第10章 いざ東京へ
音駒のベンチで記録を取りながら試合を見る。
相変わらず安定感のある守備だ。レシーブに穴がない。
いや、穴はあった。リエーフだ。
リエーフのムチみたいなスイングのスパイクは凄い。
高校からバレーを始めたって言ってたけど、もともとの才能と身体能力、あとは身長だけでバレーができてる。
ただ、レシーブはまだまだだ。あとブロックとサーブも。
とりあえず音駒でレギュラー定着させるためにはレシーブだな。
チラッと隣コートの烏野を見ると、やっぱり何かが足りない。
あの変人速攻がないと烏野は厳しいかな。
森然との試合に勝って休憩をしていると、ギィーと体育館の扉が開く。
「主役は遅れて登場ってか?腹立つわー」
黒尾さんの言葉に、研磨さんと扉の方を見る。
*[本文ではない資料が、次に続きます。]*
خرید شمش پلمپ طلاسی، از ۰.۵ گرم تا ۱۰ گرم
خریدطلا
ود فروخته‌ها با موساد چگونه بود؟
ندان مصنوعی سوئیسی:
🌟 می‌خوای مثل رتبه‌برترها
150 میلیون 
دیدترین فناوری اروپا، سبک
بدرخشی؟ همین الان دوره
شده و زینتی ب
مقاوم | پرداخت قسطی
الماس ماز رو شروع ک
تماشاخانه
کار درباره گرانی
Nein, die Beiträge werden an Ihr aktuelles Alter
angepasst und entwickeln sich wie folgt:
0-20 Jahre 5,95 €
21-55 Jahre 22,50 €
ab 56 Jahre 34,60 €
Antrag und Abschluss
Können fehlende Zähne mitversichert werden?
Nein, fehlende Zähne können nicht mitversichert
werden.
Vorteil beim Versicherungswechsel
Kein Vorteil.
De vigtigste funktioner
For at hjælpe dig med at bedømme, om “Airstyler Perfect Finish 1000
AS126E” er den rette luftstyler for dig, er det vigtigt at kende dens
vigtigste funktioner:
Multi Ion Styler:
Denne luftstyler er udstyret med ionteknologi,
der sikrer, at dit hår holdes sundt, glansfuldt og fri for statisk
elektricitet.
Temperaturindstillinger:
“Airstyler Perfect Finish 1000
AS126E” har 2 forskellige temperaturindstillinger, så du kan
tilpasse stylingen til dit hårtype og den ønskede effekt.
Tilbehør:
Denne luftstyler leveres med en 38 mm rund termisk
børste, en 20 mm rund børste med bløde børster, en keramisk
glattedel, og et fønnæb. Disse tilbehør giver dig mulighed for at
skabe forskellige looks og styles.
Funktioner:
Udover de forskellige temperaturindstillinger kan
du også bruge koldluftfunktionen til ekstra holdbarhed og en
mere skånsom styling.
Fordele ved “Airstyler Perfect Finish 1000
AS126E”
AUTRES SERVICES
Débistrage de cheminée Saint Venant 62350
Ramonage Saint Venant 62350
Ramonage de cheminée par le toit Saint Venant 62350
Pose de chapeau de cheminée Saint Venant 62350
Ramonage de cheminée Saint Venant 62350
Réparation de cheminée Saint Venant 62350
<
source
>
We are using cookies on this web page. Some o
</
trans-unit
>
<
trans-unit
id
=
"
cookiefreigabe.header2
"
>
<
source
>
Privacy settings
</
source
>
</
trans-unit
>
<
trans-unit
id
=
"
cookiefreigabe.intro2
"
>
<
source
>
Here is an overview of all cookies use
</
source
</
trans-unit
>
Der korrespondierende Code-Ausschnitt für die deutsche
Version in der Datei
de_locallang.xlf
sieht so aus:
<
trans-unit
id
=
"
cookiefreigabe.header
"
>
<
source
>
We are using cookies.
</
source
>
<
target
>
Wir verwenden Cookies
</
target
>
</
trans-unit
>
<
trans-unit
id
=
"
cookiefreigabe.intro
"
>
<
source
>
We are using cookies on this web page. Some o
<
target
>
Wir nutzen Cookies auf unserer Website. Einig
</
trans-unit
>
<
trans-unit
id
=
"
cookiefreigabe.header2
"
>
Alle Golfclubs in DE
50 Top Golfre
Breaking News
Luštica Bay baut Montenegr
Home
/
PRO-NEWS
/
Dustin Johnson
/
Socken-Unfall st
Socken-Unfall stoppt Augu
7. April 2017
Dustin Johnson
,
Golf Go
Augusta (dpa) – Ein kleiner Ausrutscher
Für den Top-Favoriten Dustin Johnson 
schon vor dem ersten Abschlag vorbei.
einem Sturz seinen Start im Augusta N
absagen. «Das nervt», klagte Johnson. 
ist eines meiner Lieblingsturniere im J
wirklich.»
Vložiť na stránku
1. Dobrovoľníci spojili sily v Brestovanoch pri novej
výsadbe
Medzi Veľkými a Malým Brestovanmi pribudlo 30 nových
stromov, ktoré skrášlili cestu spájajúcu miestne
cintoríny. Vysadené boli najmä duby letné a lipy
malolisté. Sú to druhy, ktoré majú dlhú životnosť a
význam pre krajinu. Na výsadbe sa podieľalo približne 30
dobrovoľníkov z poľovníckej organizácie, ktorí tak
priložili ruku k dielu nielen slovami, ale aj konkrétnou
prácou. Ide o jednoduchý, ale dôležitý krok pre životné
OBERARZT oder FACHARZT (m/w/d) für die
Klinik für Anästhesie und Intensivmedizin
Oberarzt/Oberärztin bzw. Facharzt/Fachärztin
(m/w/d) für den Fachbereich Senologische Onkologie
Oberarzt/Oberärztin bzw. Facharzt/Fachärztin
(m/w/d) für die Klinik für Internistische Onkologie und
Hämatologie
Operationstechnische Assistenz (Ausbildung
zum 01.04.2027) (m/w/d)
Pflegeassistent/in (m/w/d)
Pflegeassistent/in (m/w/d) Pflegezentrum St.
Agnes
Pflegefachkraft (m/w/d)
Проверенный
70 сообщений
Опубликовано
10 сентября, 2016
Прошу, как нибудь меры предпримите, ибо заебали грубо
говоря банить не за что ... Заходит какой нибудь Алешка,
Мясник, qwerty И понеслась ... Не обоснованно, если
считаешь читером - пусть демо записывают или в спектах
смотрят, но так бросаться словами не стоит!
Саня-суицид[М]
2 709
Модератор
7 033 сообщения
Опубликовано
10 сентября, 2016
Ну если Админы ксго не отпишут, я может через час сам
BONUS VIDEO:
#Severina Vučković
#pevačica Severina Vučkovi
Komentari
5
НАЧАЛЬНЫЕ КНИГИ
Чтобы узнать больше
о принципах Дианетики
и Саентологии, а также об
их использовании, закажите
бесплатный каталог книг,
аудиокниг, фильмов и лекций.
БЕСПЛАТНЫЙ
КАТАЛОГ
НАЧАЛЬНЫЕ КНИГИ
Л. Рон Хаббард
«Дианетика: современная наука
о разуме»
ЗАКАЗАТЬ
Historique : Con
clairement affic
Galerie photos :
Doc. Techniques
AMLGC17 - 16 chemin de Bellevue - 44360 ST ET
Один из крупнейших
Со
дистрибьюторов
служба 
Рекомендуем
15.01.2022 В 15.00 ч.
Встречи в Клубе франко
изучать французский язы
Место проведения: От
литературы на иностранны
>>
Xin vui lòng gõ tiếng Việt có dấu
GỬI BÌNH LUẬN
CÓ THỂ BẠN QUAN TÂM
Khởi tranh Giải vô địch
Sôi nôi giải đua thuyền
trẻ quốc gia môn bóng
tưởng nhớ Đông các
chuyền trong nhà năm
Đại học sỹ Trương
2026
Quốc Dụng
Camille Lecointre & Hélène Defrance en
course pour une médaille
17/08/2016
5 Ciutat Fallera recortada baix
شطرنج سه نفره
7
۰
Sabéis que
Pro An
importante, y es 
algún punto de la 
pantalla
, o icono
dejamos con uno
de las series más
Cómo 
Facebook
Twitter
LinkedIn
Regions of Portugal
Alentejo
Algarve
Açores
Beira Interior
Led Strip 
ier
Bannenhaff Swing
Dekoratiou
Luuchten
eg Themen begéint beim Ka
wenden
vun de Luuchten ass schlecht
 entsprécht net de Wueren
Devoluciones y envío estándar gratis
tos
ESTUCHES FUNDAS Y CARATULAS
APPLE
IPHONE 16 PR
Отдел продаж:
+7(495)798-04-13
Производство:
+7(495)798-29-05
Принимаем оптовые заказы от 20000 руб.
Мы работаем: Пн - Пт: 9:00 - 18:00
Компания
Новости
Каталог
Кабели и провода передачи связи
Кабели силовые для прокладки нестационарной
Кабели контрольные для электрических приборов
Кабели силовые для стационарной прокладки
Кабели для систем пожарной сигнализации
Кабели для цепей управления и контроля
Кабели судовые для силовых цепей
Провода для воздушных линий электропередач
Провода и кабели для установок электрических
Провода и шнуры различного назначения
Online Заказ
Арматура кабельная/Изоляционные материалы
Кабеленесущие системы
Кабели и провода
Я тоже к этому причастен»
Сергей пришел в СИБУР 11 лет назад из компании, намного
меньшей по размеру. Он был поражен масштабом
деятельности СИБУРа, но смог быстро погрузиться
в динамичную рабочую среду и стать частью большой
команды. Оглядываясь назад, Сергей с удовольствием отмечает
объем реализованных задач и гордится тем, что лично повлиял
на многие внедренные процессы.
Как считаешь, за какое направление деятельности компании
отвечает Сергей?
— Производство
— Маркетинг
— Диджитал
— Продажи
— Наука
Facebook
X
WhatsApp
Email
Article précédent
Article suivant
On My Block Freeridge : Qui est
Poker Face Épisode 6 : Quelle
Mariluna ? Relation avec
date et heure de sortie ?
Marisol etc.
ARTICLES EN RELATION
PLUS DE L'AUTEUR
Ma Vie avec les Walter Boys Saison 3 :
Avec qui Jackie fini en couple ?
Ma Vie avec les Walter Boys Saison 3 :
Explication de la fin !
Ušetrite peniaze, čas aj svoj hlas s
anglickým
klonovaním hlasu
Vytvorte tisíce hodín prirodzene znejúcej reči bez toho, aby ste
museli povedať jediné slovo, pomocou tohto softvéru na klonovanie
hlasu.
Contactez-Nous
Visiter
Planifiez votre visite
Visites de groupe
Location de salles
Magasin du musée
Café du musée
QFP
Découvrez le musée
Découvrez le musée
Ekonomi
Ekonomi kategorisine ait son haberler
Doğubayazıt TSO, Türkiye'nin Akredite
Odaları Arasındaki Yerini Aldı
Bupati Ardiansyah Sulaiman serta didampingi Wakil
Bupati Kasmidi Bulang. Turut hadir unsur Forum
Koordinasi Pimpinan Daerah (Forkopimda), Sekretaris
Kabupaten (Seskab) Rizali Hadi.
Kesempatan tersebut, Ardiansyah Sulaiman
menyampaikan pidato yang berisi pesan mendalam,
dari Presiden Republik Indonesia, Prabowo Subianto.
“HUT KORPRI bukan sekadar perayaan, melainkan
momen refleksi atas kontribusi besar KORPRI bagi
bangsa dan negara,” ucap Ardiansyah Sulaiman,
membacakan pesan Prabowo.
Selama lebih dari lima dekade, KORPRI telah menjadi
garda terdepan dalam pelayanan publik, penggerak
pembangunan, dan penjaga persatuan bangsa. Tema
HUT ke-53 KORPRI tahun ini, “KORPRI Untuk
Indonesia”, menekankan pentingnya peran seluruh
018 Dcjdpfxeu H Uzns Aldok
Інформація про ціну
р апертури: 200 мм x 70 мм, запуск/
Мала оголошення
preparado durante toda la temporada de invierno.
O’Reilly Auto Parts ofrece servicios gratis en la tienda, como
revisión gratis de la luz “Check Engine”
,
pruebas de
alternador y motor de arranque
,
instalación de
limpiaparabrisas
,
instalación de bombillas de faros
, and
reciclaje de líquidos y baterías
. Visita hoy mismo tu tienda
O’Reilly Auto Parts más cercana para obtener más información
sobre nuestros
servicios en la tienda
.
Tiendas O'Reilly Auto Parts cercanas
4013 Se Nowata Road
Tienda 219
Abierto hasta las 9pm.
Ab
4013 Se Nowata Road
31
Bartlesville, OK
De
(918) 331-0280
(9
やっと来た。
「てか、烏野はTシャツのセンスどうした」
黒尾さんの指差す先を見る。
龍先輩の"東のサムライ"、飛雄の"セッター魂"。
そういえば夕先輩はいつも四字熟語のTシャツ着てたっけ。たまに怪しいのあったけど。三点倒立とか。
「さぁ」
私にはそう答えるしかできない。
そして生川との試合。時間的にもこれで最後だろう。
烏野は赤点コンビが入って初勝利したみたいだし。
25ー20
よし、勝ちで終われた。
「リエーフ、また打点バラバラだったよ。研磨さんが上手く合わせてたけど」
「うえっまじ?優希はよく見てるなー」
「リエーフは背高いんだから、打点も高い位置で打てるよ。私はそう信じてる」
「優希にそう言われたら俺頑張るっ」
「じゃあレシーブも同じくらい頑張ってね」
にっこり笑うと、うげ。と顔を顰めながらも、頑張る。と言ってくれる。
「いやぁ、リエーフは優希に懐いたな」
後ろから聞こえた黒尾さんの声に振り向くと、
「だって俺優希の事好きですもん」
そう言って後ろから私を抱きしめて頭に顎を置くリエーフ。
「リエーフ重い」
そう3人で騒いでいると、懐かしい声で名前を呼ばれた。